The night came and I kid you not I wanted to back out. I felt so scared and stupid I imagine much like I will feel when I jump out of my airplane one day to sky dive. The thrill, and fear all jumbled together causing me to be an absolute mess. My friend didn’t talk me out of it but we did make an escape plan so I could go home early if I needed to and wouldn't appear rude. The plan was that I would text her a help msg when I took a bathroom break so she could call me back after I got back to the table and I would have to leave. I had seen it in a movie once and it worked there. I was serious. I was so nervous and it was obvious I think because he kept asking if I was scared. The dinner turned out nice and I didn’t have to text her. It was difficult to talk in the restaurant so we left and went to a little daiquiri bar near the store I needed to shop at afterwards so I killed two birds with one stone so to speak.
We had some nice conversation and I even had a cat wander up and jump in my lap. That was pretty random and interesting but he was a friendly cat probably owned the bar. It was fast closing in on my bedtime so I asked him if he wanted to walk over and get the mosquito spray I needed for my canoe trip this weekend and he walked me over there. I think mostly to be chivalrous so I wouldn’t walk alone, but it was nice anyway to see that. While we were in the store he said he wanted to buy me something and said that I would love it. We go to the bakery isle and he proceeds to pick up this yummy looking carrot cake.

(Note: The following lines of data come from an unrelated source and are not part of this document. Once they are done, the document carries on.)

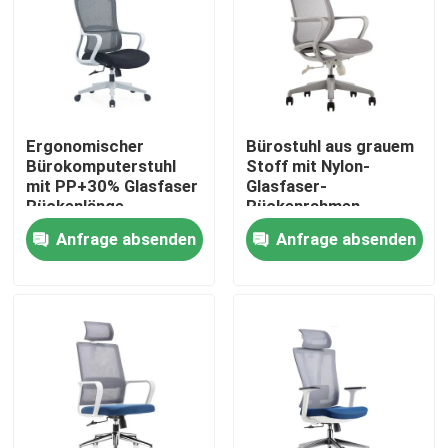
Ergonomischer
Bürostuhl aus grauem
Bürokomputerstuhl
Stoff mit Nylon-
mit PP+30% Glasfaser
Glasfaser-
Rückenlänge
Rückenrahmen,
einstellbar und
Schaumkissen und
Anfrage absenden
Anfrage absenden
Nylonrad
schwarzen PU-Rädern
Heim
Produkte
Über uns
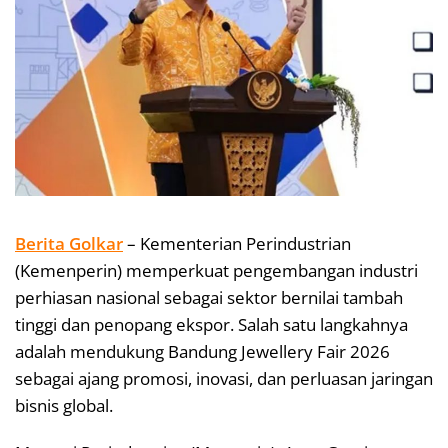
Berita Golkar
– Kementerian Perindustrian
(Kemenperin) memperkuat pengembangan industri
perhiasan nasional sebagai sektor bernilai tambah
tinggi dan penopang ekspor. Salah satu langkahnya
adalah mendukung Bandung Jewellery Fair 2026
sebagai ajang promosi, inovasi, dan perluasan jaringan
bisnis global.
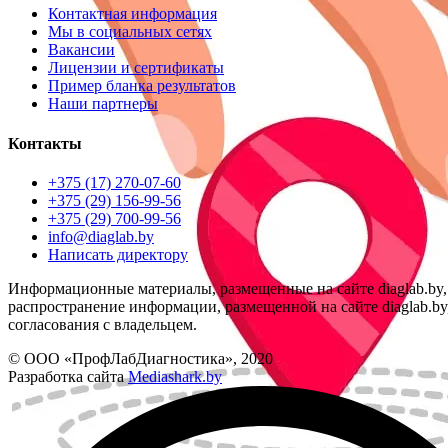
Контактная информация
Мы в социальных сетях
Вакансии
Лицензии и сертификаты
Пример бланка результатов
Наши партнеры
Контакты
+375 (17) 270-07-60
+375 (29) 156-99-56
+375 (29) 700-99-56
info@diaglab.by
Написать директору
Информационные материалы, размещенные на сайте diaglab.b
распространение информации, размещенной на сайте diaglab.by,
согласования с владельцем.
© ООО «ПрофЛабДиагностика», 2020
Разработка сайта
Mediashark.by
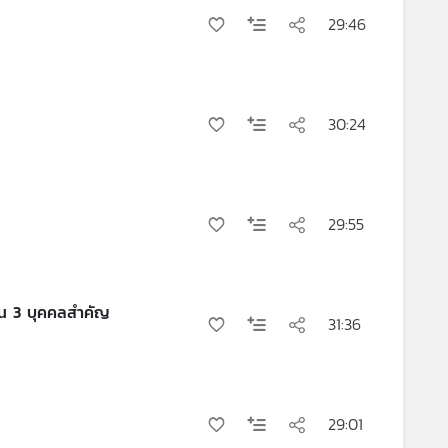
29:46
30:24
29:55
กในบางกอก ผ่าน 3 บุคคลสำคัญ
31:36
29:01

He was so cute because he was so excited about this carrot cake and well no one has ever bought me a carrot cake before. I was laughing inside. He would not allow me to pay for my bug spray either, which was sweet but not what I wanted since this wasn’t a date or anything. I just let it go and thanked him and let that be ok. No one has ever bought me bug spray and carrot cake all in one night either. I know there is a country song there in the making.

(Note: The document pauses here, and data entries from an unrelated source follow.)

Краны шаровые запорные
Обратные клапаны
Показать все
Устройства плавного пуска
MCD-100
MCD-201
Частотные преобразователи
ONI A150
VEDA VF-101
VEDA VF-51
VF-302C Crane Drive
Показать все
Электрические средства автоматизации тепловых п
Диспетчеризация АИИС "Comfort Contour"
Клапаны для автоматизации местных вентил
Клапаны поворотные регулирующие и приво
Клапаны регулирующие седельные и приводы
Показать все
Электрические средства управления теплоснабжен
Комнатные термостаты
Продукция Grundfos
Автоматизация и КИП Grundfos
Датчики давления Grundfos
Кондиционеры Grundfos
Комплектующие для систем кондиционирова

We parted ways, I was no longer the nervous wreck, still nervous but the wreck part was over. I jumped the shark and I am on my way to another wave of healing and living. I got the best advice from my daughter “take it very very slow, mom” I believe she is right, but I took another step (stumble) forward and here I go again. We are talking on the phone a lot and I was just pleased he wanted to talk to me again much less ask me to go somewhere with him this weekend since I seemed like such a bumbling idot to myself. I guess we can keep each other company. That pretty much is what I was going for, right? To get to know people and keep busy.
Gotta run, I have carrot cake calling to me and a canoe trip in the morning. Life is moving ahead again and once again I find myself seasonably connected to my healing process. Spring brings new life and as scary as that prospect is, I am pretty daring right now. I may get up in that airplane sooner than later. Life is short and my bucket list is too long. I have to start checking things off.